Whereas Toby Keith seems like every drunk Oklahoma dad, Garth Brooks seems like every great Oklahoma dad, if you can overlook the fact that he divorced his first wife, moved out of state to Nashville and, for a short-time, assumed the alter-ego of an Australian rock star for a movie that never happened and an album that did.
But let’s go ahead and add “keeping America safe” to that list, because the Tulsa-born and Yukon-bred country star has just canceled the remaining six dates of his high-grossing stadium tour in an effort to curb this latest nationwide outbreak, with other dates to be justified on a case-by-case basis.
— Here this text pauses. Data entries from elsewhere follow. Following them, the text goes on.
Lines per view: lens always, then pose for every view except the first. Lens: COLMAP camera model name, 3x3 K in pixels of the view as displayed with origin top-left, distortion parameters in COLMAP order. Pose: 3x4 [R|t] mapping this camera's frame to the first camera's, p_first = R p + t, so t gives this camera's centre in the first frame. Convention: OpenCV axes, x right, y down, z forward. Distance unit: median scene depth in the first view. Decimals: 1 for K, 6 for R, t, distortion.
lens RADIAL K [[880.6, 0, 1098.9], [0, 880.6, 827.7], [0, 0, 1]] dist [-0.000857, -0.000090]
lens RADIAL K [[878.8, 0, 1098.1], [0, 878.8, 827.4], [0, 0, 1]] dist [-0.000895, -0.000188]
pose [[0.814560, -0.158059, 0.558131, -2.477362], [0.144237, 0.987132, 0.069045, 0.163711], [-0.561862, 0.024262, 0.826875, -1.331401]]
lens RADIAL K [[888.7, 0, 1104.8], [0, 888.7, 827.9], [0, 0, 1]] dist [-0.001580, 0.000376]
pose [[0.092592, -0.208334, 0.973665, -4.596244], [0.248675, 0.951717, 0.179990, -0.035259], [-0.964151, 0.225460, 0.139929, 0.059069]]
From KOCO:
Brooks had said weeks ago that he would be reassessing the tour in light of the surge in cases. Tickets will be refunded for shows scheduled in Cincinnati; Charlotte, North Carolina; Baltimore; Foxborough, Massachusetts, and Nashville, Tennessee. He had also planned to play in Seattle but declined to put tickets on sale.“In July, I sincerely thought the pandemic was falling behind us," Brooks said in a statement on Wednesday. “Now, watching this new wave, I realize we are still in the fight and I must do my part.”
I’m sure that many of Garth’s fans are mostly upset because they won’t see their former hero flying above them while tethered to ropes hanging from the ceiling as he belts out “And they call it rodeee-ooooooooo!” in a time of sickness and death. Isn't that a line from the Book of Revelation?
But, then again, thank the sterile Lord for that other Okie icon that's on their anti-vax side, Carrie Underwood and her support of conservative decepticon Matt Walsh and his love of dead children...
Maybe if America can get their collective shit together—I seriously doubt it, but maybe—Brooks and various other country stars he inspired with this act of sonic selflessness can go on the road as the Monsters of Immunization, touring the country and playing their biggest hits—no new songs!—to an audience of vaccinated music-fans that peacefully waited for their next chance to be with all their friends, preferably in low places.